Note the end of the text, though. The Haggadah does not only say that we would still be enslaved. It says that we would still be enslaved to Pharaoh, in Egypt. Egypt is more than a nation in the Middle East, just as Pharaoh was more than a single ancient ruler. What is Egypt, and who is Pharaoh?
We are told, regarding the time of Mashiach, "And those who are lost will come from the land of Assyria, and those who are outcast, from the land of Egypt (Yeshayah 27:13)." Does this truly refer only to exiles from Assyria and Egypt? What of the rest of our exiles?
Assyria and Egypt are not only the physical nations called by those names, but rather they are paradigms.
The Talmud Yerushalmi (Sanhedrin 10:4) tells us that the "lost in Assyria" are the Ten Tribes, who were exiled from Israel. The "outcasts of Egypt" are the members of the generation which died in the desert, before they could enter Israel.
The exiles to Assyria represent one type of exile. They are the people who had an opportunity, who were given the Torah, were given the land of Israel, were given the opportunity to live the Torah.
The outcasts of Egypt, though, never made it into Israel.

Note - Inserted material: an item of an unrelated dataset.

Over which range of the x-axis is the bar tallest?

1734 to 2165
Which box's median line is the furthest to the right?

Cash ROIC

They were never given the opportunity to implement our Torah, to practice our Mitzvos. They died before the blossoming of the flower of the Jewish nation - and that is who we would have been, had Gd not taken us out. It is not enough to say that we would have been exiles somewhere, even slaves somewhere. We would have been slaves in Egypt, slaves in a land which knows no Torah, stillborn in our religious development.

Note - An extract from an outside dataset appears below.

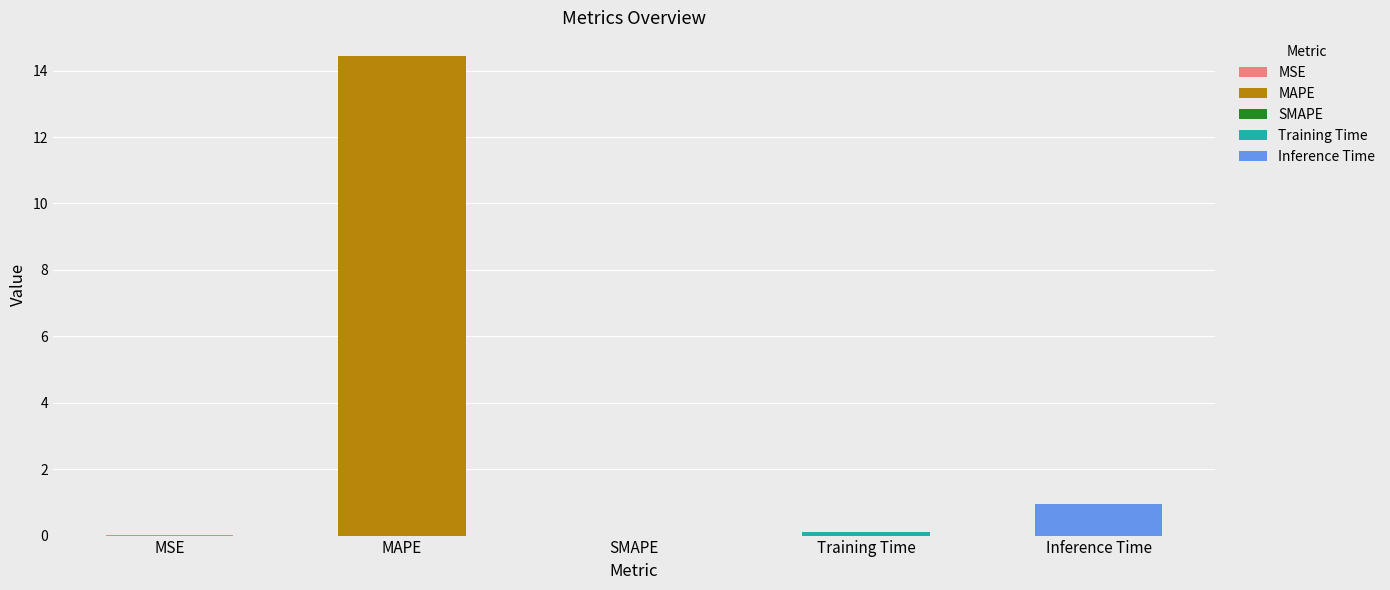

What is the difference between the maximum and minimum values?

14.4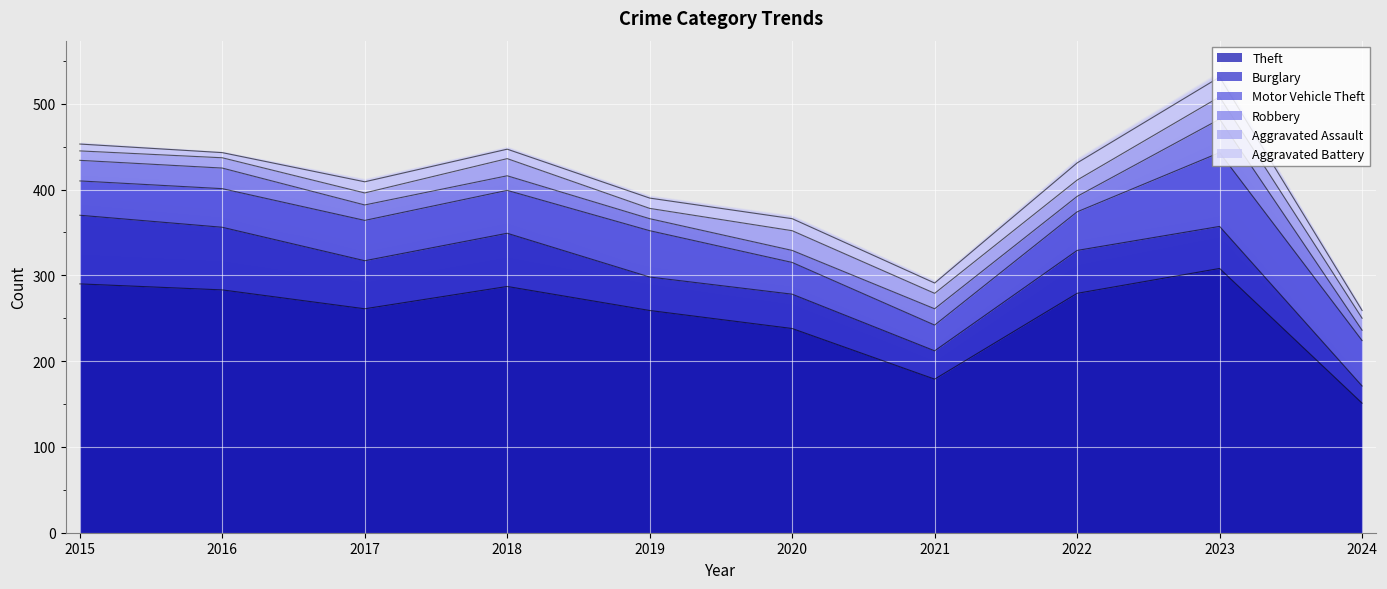

What is the sum of all Aggravated Assault values?

169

Further, we would have been enslaved to Pharaoh. Again, Egypt would have fallen at some point in the timeline, and we would have been physically freed, to be indebted to another master. What is the reference to Pharaoh, then?
Pharaoh is an archetype, the model for a general type of person. Pharaoh, as we discussed several weeks ago, was the ultimate egotist. His nation was in revolt, his people were dying, their economy was sinking, and none of this mattered. In the words of King Yehoyakim (Taanis 26a), as prophesies were read of the demise of his nation, "Ana Malka!" "I am still king!" This is the only thing that matters to a Pharaoh. Let Gd bring blood, and he will have his sorcerers turn more water to blood, taking water from people it could have saved. Let Gd bring frogs, and he will have his magicians bring more frogs, exacerbating his nation's already-strained state. Pharaoh is only concerned with one thing - himself. He asks, "Who is this Gd, that I should listen to his voice?! (Shemos 5:2)"
When Gd gave us the Torah, when we stood at Sinai and heard, "I am the Lord, your Gd," this Pharaoh-like ego was removed from us. We were taught of a Divine system of right and wrong, of a Torah and its Mitzvos, of a life and a code of ethics and an allegiance which denied us Pharaoh's luxury, his blindness to all other beings.
Would Gd not have taken us out of Egypt, then, we would never have been freed. A mortal ruler would have come and emancipated us, to be sure. However, we would still have been indebted to that leader, and we would never have succeeded in removing the slave mentality from our system.
Further, we would still be outcasts in Egypt, for we would never have received the Torah, never had the opportunity to live a life of Mitzvos. We would still be enslaved to a Pharaoh, too, in our own egos. We would never have known a life of Torah ethics and Torah laws.
Baruch haMakom, Baruch Hu! We must truly thank HaShem, now and forever, for rescuing us from Egypt!